++++ Exercise material

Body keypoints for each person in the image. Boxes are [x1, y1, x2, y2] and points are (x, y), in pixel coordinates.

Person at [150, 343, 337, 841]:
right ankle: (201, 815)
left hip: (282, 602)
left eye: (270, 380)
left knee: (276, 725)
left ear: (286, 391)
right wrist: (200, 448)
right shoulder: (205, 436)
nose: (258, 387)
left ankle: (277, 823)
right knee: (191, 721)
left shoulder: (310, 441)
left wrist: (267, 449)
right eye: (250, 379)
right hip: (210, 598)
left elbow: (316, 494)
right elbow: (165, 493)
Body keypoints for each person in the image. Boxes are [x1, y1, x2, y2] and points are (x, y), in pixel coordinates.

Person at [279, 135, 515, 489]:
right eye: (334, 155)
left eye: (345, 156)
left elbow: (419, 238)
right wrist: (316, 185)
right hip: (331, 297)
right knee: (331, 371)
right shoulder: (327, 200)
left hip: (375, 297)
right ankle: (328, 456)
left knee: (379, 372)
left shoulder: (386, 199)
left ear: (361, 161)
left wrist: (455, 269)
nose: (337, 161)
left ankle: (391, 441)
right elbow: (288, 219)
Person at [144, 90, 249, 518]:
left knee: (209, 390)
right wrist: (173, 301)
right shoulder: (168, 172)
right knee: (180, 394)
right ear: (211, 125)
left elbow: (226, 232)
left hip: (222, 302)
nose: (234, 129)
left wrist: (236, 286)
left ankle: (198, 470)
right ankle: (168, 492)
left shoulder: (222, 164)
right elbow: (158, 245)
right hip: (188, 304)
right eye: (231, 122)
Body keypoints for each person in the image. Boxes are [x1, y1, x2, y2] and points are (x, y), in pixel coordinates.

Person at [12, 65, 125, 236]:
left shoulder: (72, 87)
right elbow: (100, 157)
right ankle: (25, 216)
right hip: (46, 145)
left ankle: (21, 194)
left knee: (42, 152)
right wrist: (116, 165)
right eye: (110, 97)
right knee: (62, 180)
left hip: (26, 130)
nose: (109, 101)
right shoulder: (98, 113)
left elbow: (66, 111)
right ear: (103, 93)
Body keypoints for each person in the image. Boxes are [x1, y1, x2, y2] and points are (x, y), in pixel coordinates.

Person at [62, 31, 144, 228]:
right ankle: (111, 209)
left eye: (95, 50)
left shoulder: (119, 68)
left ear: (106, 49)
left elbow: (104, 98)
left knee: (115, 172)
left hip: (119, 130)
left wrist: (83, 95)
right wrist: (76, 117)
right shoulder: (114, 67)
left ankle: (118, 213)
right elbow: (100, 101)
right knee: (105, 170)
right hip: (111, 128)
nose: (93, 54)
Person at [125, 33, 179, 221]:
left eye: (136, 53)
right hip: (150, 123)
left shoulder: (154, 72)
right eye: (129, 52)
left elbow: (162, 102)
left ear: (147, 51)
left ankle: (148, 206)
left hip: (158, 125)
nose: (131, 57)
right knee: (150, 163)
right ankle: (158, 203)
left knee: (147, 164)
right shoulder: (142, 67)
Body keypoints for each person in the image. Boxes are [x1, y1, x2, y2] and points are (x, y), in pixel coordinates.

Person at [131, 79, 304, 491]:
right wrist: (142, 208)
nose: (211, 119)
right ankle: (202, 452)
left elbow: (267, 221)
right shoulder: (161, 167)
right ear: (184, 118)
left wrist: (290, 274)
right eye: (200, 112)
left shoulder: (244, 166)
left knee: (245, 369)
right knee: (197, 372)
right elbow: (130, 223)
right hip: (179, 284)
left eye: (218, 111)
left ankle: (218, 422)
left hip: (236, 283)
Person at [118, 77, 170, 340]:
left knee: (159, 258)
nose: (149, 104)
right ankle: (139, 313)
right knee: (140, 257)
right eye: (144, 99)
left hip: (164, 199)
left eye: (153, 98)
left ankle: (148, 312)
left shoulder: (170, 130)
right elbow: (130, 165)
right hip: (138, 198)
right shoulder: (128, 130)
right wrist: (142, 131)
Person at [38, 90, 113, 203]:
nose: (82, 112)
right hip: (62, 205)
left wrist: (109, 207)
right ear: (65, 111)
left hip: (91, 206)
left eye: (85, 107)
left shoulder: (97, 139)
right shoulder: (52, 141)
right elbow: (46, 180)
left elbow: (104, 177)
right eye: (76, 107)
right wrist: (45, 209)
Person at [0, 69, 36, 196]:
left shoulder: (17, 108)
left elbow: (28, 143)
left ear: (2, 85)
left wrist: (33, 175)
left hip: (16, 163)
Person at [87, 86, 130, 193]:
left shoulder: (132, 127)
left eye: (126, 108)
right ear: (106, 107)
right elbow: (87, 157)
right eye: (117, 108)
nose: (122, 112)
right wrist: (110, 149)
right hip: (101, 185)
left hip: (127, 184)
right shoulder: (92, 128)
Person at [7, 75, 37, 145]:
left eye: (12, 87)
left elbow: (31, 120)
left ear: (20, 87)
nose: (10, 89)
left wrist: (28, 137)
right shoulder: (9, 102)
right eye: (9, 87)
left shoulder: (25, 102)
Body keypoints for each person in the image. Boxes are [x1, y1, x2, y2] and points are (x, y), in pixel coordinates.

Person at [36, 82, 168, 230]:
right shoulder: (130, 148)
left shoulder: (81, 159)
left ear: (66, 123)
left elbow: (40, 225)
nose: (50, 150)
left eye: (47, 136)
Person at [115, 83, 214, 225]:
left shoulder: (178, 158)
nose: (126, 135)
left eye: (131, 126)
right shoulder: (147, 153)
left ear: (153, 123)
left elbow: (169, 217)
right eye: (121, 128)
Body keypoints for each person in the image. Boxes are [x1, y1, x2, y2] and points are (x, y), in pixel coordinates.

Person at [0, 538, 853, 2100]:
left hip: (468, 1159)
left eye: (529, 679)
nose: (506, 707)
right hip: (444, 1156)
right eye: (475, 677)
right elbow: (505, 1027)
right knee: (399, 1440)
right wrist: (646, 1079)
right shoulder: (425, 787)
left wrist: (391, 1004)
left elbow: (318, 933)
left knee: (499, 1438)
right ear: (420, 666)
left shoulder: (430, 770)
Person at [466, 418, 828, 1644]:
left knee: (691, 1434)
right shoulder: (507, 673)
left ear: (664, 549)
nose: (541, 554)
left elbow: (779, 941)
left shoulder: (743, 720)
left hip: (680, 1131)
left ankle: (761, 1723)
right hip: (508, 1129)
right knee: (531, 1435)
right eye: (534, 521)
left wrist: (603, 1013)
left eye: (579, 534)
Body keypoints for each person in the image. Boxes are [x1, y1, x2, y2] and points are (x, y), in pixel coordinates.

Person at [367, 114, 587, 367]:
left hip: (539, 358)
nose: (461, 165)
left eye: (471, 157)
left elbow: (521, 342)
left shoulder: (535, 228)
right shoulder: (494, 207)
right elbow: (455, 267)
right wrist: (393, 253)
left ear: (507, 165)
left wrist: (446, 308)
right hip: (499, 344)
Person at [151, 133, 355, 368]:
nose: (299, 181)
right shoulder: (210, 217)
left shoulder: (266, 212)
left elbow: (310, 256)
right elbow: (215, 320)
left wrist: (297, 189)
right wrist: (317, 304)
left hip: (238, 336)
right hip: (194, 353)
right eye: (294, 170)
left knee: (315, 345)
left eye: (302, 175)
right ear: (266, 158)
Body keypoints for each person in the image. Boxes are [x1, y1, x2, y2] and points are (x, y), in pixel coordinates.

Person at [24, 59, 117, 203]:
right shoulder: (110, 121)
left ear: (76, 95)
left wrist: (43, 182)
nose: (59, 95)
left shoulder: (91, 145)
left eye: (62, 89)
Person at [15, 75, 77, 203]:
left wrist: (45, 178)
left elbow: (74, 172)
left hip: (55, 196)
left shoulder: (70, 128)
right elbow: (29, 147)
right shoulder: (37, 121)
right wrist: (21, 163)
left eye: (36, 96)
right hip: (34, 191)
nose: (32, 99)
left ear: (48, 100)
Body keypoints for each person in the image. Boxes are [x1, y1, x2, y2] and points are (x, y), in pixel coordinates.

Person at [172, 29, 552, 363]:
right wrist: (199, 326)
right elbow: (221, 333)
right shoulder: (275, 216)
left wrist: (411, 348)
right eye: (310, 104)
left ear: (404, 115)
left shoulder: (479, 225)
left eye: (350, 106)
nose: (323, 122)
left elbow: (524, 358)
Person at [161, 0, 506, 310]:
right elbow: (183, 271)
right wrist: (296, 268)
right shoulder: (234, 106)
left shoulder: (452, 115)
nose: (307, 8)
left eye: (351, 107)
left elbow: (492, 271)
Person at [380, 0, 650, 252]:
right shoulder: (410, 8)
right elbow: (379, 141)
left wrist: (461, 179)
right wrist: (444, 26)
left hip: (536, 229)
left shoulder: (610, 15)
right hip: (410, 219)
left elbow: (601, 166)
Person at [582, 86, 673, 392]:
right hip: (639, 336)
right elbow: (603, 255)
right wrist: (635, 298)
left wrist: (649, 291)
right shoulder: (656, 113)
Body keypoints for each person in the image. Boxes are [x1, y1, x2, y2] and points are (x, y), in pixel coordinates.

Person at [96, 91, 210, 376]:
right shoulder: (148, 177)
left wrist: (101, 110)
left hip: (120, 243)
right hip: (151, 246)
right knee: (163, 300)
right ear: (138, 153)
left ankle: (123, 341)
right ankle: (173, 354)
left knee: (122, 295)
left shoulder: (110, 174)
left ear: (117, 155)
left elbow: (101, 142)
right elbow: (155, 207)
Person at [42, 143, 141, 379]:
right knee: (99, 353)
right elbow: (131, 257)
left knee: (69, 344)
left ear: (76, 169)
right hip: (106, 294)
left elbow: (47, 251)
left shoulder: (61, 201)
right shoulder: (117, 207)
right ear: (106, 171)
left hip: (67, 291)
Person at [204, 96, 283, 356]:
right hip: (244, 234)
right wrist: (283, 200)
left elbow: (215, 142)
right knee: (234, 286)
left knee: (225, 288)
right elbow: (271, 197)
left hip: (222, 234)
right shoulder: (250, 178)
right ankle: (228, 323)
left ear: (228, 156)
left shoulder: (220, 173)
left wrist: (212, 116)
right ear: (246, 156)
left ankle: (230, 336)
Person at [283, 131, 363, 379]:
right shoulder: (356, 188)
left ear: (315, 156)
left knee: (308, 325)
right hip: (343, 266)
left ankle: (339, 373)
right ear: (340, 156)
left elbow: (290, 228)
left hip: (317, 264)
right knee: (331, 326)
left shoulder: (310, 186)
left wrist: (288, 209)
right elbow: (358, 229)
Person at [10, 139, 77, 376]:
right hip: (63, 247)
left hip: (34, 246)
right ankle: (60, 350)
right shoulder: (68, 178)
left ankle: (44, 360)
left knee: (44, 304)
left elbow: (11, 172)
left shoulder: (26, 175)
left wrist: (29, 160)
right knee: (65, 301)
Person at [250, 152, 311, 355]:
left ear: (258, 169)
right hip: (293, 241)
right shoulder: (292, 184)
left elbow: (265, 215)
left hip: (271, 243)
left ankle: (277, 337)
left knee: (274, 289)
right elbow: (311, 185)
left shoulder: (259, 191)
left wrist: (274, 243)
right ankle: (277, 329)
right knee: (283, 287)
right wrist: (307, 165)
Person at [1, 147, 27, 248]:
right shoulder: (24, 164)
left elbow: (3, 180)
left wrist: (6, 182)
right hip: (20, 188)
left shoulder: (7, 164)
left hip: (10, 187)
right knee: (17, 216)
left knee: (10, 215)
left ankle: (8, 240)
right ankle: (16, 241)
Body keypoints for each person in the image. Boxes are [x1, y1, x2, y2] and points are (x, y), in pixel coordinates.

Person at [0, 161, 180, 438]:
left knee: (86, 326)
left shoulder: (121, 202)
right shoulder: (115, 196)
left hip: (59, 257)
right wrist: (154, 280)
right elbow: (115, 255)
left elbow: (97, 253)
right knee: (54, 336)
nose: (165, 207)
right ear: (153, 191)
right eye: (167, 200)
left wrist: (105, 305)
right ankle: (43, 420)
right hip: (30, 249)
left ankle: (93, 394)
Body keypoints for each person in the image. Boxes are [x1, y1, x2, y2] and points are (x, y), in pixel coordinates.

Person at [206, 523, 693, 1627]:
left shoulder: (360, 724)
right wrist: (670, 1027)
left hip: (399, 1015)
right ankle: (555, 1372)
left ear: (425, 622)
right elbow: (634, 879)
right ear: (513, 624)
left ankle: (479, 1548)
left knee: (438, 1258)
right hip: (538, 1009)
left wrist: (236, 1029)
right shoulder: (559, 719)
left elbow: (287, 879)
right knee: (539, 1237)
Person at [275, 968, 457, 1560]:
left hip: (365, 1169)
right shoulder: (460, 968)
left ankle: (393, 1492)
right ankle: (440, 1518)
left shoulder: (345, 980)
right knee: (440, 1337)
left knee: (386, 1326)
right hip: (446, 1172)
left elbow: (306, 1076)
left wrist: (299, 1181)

++++++++

▸ **Exercise**
Starting with the line that holds "right shoulder: (128, 130)" and ending with the line that holds "right eye: (76, 107)", retype every line in the data above exactly, and nothing else.

▸ **Written response**
right shoulder: (128, 130)
right wrist: (142, 131)
Person at [38, 90, 113, 203]:
nose: (82, 112)
right hip: (62, 205)
left wrist: (109, 207)
right ear: (65, 111)
left hip: (91, 206)
left eye: (85, 107)
left shoulder: (97, 139)
right shoulder: (52, 141)
right elbow: (46, 180)
left elbow: (104, 177)
right eye: (76, 107)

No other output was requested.